One More Thing…

Read this one in Peter Falk’s voice. It will sound so much better, trust me.

There are a great many things that I don’t understand. Vegans, reality TV, that stupid security tape on CDs and DVDs that is utterly impossible to pull of in one piece, you get the idea. But if there’s one thing that’s really bugging me right now, it’s economics. That’s not quite true, actually. There’s something just a little bit deeper that’s eating away at me. Let’s see if we can figure it out.

I enjoy objectifying men. Some people feel that it is wrong to objectify women, but I disagree. I love pornography. I also, as I mentioned in the post prior to this one, saw Skyfall recently and spent many long minutes drooling over Daniel Craig’s ripped body and glorious face. I want to have sex with him. There’s nothing wrong with that. I also want to rule the world, but until I can program these robots so that they will be sentient, adaptable, and fiercely loyal to me (how many mad scientists have sabotaged their own plans by forgetting about that one?), I’ll have to be content with my fantasies. As you might have noticed by now, I have a vivid imagination.

Okay, maybe that was too much information. I’m sorry. I have a lot on my mind. Let’s talk a little bit more about James Bond. The gender politics in that series have always been icky, but that is changing, albeit slowly. CraigBond is a bit more tender than ConneryBond or even BrosnanBond, and I don’t mind saying that while I wouldn’t mind saving the world with Sean Connery, I’m not sure I would enjoy being romanced by him. Some entitled old white men have bemoaned our culture’s gradual shift away from men who win women simply by dressing nicely and being available, and to that I say: good. How many movies can you name in which an average-looking sad sack woos a perfect 10? The former is almost always a man, the latter almost always a woman. Some cases are excusable–Knocked Up, in which the imbalance between the two was the entire point of the film, and Sideways, in which the woman was prettier, but no less well-developed–but after a while, the examples pile up. The most blatant example of this that I can name is Adam Sandler, whose characters have slept with dozens, if not hundreds of women who would not give a guy like him a second glance if they weren’t receiving a fat sack of cash for it. I suppose you could argue that Happy Gilmore and Billy Madison are funny in a very juvenile, Friday-night-rental kind of way, but the five minutes I spent watching I Now Pronounce You Chuck and Larry (I couldn’t stomach any more) actually made me angry. What gives Sandler the right to cast himself as a total ladies’ man? Let me rephrase that. He certainly has the right, but that doesn’t make it right.

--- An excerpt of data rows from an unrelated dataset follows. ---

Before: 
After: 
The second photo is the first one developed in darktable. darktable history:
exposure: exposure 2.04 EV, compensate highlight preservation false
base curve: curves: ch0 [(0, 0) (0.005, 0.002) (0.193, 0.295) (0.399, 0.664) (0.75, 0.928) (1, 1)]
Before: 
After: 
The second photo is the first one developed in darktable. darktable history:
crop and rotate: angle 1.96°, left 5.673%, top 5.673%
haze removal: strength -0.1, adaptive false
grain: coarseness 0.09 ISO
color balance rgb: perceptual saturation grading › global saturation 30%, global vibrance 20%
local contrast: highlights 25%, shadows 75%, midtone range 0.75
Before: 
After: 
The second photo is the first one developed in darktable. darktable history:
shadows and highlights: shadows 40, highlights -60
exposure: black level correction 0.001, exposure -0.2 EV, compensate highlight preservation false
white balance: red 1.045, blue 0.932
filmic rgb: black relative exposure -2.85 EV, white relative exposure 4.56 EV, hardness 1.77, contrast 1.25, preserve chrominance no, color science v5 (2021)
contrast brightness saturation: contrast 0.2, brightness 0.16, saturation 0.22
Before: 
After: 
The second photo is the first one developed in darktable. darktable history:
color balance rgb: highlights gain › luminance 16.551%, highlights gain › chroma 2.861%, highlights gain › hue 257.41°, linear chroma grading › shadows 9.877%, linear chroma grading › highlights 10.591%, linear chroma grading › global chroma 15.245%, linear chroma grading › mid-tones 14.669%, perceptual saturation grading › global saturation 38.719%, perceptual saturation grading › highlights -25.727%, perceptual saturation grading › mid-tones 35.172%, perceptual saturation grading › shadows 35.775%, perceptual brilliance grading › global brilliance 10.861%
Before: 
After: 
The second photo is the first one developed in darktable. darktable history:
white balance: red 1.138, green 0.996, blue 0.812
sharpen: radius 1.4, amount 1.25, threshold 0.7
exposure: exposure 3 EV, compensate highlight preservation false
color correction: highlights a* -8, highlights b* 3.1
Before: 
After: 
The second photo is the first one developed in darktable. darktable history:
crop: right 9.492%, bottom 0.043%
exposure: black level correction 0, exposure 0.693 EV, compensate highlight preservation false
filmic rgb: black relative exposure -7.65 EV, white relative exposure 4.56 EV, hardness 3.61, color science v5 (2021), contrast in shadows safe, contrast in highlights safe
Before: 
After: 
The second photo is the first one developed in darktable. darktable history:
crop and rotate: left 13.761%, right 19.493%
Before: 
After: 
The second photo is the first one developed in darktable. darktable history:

Adam Sandler movies have gone from being merely lazy to openly contemptuous of their audience. Jack and Jill was basically a feature-length scam, nothing more than an excuse for Sandler and his buddies to collect ridiculously inflated paychecks just to hang out and act like guys. Grown Ups, from what I can tell, was basically the same thing, although someone is bound to point out that Chris Rock is still awesome, so I’ll go ahead and say it: Chris Rock is awesome. Moving on…

The climax of I Now Pronounce You Chuck and Larry, according to what I’ve read (normally, it’s wrong to judge something without having seen it, but here, I honestly don’t give a shit), involves Kevin James and Adam Sandler’s little scheme to pass themselves off as gay lovers unraveling when the two can’t bring themselves to kiss each other in public. If you’re going to sign on for a ploy like that, shouldn’t you be prepared to at least give your “partner” a little peck on the cheek? But Sandler caves to the homophobia of his audience, still trying to include a message of tolerance by adding that it’s wrong to use the word “faggot”. Is it? I say “faggot” all the time. Faggot faggot faggot. And while I’m at it, homo queer cocksucker fudgepacker butt pirate pole-smoker gaylord gaywad gayass. Were you offended by that? If so, you’re on the wrong website.

I used to see every movie that was supposed to be good. I got bored with that after a while. These days, I see movies if they have some special relevance to me. A few weeks ago, I saw The Band Wagon, a fun old musical about the difficulties of working in the theater. This weekend, I think I’ll watch Food, Inc., for no reason other than that it’s been on my Netflix queue for some time and it will no longer be available for streaming as of Monday. But I will always have a special place in my heart for anything that is weird, out there, or just plain nuts. Speaking of which…

There’s only one way that I can properly describe this movie to somebody who’s never seen it: If you were a sci-fi-writing, disco-dancing leather daddy, this is what your acid trips would look like. That’s all I’ve got, seriously. It’s one of the greatest “so bad it’s good” movies ever made, a hallucinatory, hideously excessive futuristic musical with hammy overacting, surprisingly catchy tunes, sharp choreography, and a script so unhinged that when it ends with the most blatant deus ex machina this side of the Battlestar Galactica finale, it feels earned rather than cheap. If you are intrigued by cult movies at all, I cannot recommend The AppleĀ highly enough. It’s available for streaming on Netflix, in case anyone cares.

Stay out of trouble, everyone. I’ll be back soon.